Environmental politics Feminism

Weekend reading

* I couldn’t be there myself, but after reading Sarah’s post on the Reclaim the night march it felt as though I was. Although there are issues around it, as Don’t Stray makes clear. I’m glad that the Green Party placards chose to focus on domestic violence – it does worry me that the concept that the streets aren’t safe for women actually propagates unreasonable fear (and I think young men are under at least as much risk on the streets as women) rather than an understanding of where the risk really is – in the home.

* An interesting take on contraction and convergence – or how we all need to live – apparently most promulgated by the Swiss – what we all need is the 2,000-Watt lifestyle. I doubt I make it, but I try. (Astonished to read that people send £1,000 a year on energy. Okay I have a reasonably small flat, and I try, but my electricity comes to about £10 a month and gas about £15 in winter.)

* Just been pointed to WorldMapper, a site that takes the map and morphs it according to hundreds of characteristics, from poverty, to maternal mortality, to greenhouse gas emissions, on which the US looks very fat indeed.

Environmental politics

Green observations

Apologies for the silence – have been doing a very busy “one-day, one-city” work run through Paris, Nuremberg, Hamburg, Paris and Autun … don’t worry, all by the wonderful European train network. It is just amazing that you can confidently plan to arrive in a city two hours before you are due to deliver a talk and be sure that there won’t be a problem.

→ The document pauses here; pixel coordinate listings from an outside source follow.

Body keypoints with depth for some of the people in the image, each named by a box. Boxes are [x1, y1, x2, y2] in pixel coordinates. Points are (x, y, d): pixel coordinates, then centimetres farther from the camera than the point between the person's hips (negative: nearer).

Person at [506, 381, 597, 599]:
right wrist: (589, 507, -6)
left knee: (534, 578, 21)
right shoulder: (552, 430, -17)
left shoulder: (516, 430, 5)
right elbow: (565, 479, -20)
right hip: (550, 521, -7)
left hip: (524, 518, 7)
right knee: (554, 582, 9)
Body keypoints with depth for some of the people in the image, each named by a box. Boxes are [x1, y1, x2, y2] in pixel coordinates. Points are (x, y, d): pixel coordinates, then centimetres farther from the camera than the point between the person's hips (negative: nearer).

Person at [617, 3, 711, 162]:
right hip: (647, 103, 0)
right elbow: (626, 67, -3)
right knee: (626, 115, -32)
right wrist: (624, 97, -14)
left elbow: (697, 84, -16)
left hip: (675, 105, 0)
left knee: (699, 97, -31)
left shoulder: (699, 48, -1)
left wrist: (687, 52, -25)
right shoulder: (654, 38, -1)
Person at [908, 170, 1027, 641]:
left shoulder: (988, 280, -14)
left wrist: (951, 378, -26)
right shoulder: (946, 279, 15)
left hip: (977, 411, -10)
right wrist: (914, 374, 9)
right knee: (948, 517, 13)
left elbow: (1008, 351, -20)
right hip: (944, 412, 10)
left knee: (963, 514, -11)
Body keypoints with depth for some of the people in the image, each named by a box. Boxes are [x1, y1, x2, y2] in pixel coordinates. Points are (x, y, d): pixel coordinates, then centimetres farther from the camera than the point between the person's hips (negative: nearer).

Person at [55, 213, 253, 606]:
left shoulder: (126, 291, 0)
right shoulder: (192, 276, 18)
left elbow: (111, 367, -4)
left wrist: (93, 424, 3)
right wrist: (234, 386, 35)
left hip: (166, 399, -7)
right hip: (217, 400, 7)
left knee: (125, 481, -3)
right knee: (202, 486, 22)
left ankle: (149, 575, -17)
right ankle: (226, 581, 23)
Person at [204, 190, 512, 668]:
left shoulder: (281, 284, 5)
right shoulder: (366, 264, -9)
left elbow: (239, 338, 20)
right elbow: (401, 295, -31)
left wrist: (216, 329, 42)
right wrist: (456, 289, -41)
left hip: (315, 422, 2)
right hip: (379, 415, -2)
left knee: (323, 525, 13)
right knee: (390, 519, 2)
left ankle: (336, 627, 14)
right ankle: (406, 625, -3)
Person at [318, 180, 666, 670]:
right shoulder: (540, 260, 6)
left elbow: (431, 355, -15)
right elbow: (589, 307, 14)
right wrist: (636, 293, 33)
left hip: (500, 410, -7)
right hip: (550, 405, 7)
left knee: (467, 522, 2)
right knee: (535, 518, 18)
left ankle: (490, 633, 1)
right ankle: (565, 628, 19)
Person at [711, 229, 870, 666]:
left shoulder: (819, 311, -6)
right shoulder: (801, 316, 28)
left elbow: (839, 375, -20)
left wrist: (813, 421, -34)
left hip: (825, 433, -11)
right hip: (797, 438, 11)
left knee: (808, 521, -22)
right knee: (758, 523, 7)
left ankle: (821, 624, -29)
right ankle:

Also very impressed by the arrangements for rubbish on German trains – separate recycling bins for paper, glass and packaging, and there’s clearly an expectation that everyone will use them.

Also impressed to see many cyclists of all ages and attires in the German cities, although less keen on the fact that cycle provision is almost entirely taken from pedestrian space – the cars are left to speed free. (Which when you are a visitor makes walking feel a little hazardous, although the locals obviously rub along well enough.)

Was taken by Frankfurt train station, definitely the least “chain-stored” one I’ve seen in Europe – beyond the Body Shop, Burger King and what was probably a chain newspaper store, everything else looked like little local shops. (And the Thai there – run by real Thais, is definitely to be recommended – and adding to the cultural mix I used Thai to order, since I wasn’t doing too well guessing at the German). Although I’m puzzled as to why there’s a stall there selling surgical instruments – I can’t actually think why I’d want to buy a stethoscope at a train station.

Talking of transport, for those who think there’s something “green” about Australia, a shocking statistic: there are suburbs in Melbourne where only one out of 100 people use public transport to get to work.